/dismiss-bsm-globecom2022

Primary LanguageJupyter NotebookMIT LicenseMIT

DISMISS-BSM: detection of position spoofing in Basic Safety Messages

Basic Safety Messages (BSMs) are crucial for Cooperative Intelligent Transport Systems (C-ITS) and enable the coordination between vehicles. Further, malicious behavior that alters the content of BSMs can incur disastrous effects. This paper presents DISMISS-BSM, an algorithm for detecting BSM forgery, implementing a novel misbehavior detection approach. The messages received by the hosts are buffered and grouped to be passed to detection models, enhancing their proficiency when compared to previous approaches. As a result of our feature engineering, we derive predictors considering the received signal strength and a movement pattern disruption indicator. Moreover, we use different sliding window lengths (2, 3, 8, 13, 18, and 23), allowing a better prediction of the dynamic attacker behavior. Our results outperform the state-of-the-art and indicate that decision trees were the better conformant among K-NN, RF, MLP, and LSTM, performing the average f1-score of 0.897, average of training time at 47.62 sec and average of testing time at 5.43 sec.

This repository contains the notebooks that were used for pre-processing the dataset and for building the detection models, as well as a link to an external repository that contains the CSV files that make up the VeReMi dataset.

This project was developed using Google's Colab and contains all the files necessary for its reproduction.

Repository content

  • /preprocessing: contains the notebooks used to combine the BSM and GPS information of each message received by the vehicles, in csv files;
  • /models: contains the notebooks used to configure and test the detection models conceived in this work.

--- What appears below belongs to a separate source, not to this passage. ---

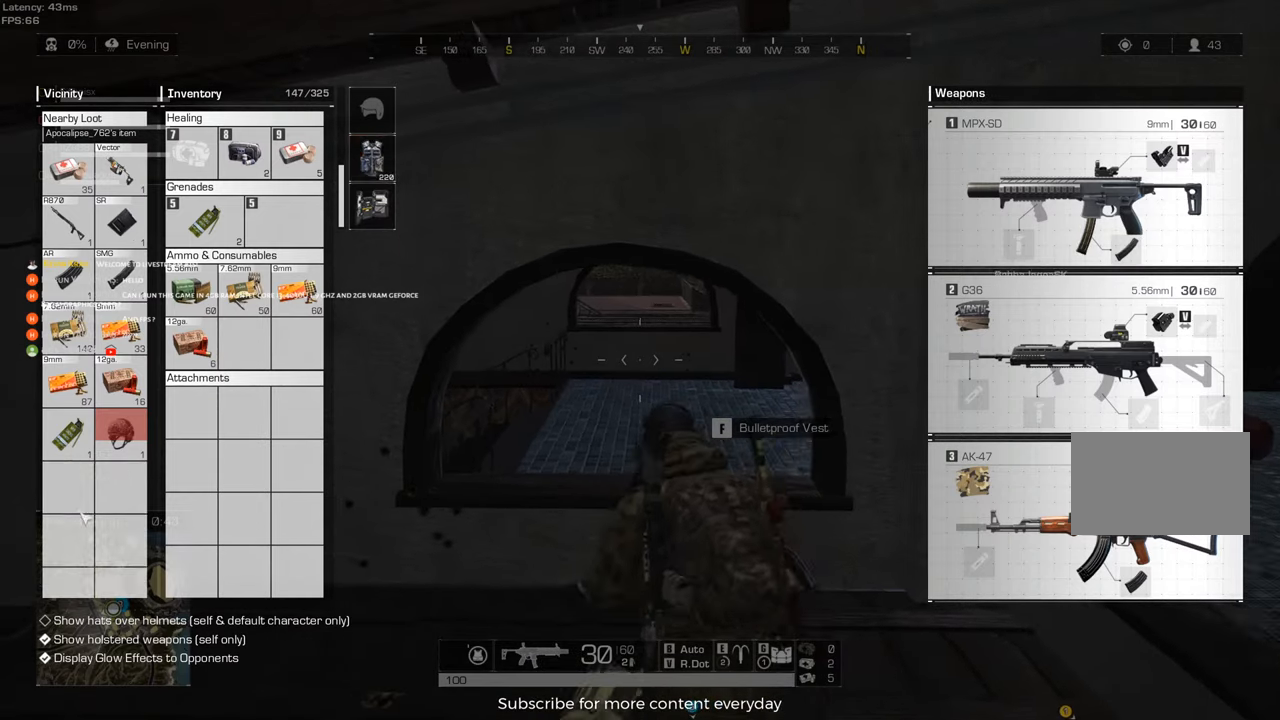
{"keys": ["d"], "mouse": [], "events": [[83, "w", "up"], [217, "d", "down"], [267, "a", "up"], [267, "c", "down"], [267, "s", "down"], [450, "c", "up"], [450, "s", "up"]]}
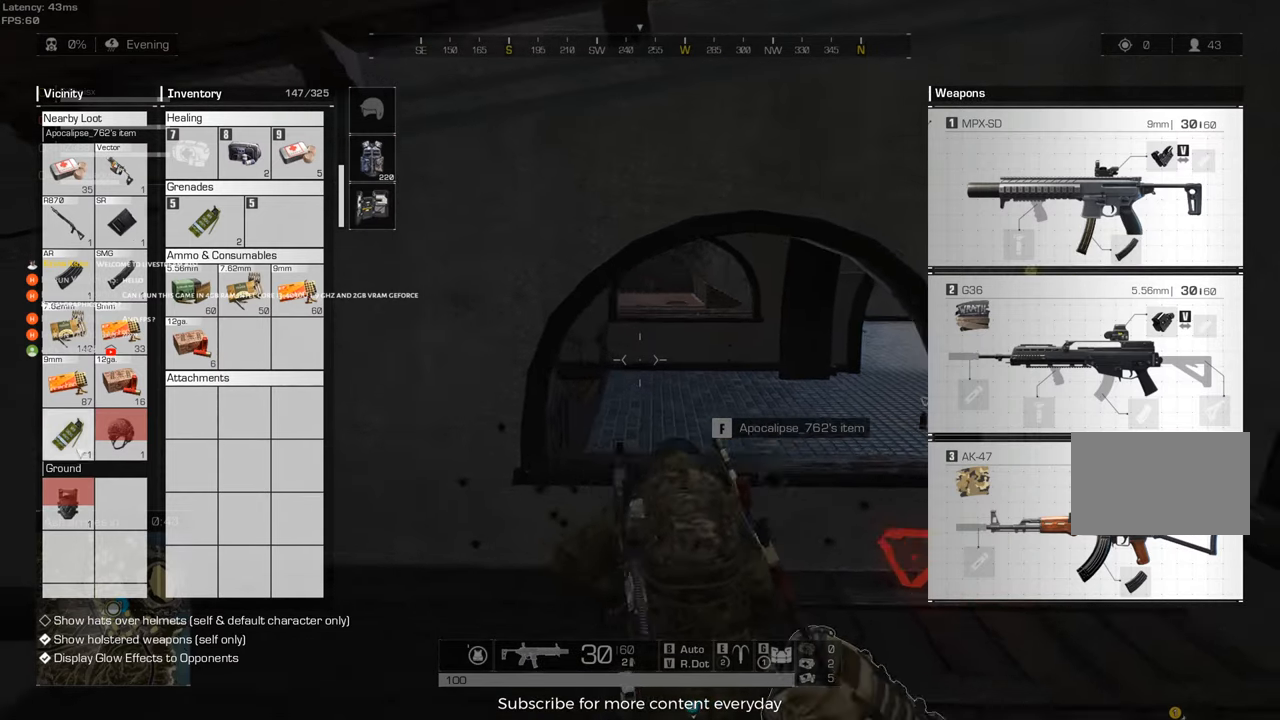
{"keys": ["a"], "mouse": [], "events": [[183, "w", "down"], [333, "a", "down"], [333, "d", "up"], [467, "w", "up"]]}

The VeReMi dataset replicate several traffic scenarios in city of Luxembourg, utilizing the VEINS simulator, encompassing 225 simulations, each containing a labeling file (ground truth) and a set of records of messages received by each vehicle that received messages. The simulations have variations of three levels of vehicular density, three levels of attacker density, and five different types of attackers, and each combination of parameters was replicated five times, totaling 225 simulation rounds. In addition, vehicle records have two types of messages, type 2 messages, vehicle telemetry data, and type 3 messages, containing Basic Safety Messages (BSM) data received from other vehicles by DSRC.

In order to facilitate the handling of the files and speed up the execution of the experiments, we transposed the VeReMi reports to .csv files, merging the type 2 (GPS) and 3 (BSM) messages. However, due to the size of the files, the resulting csv is stored in an external repository.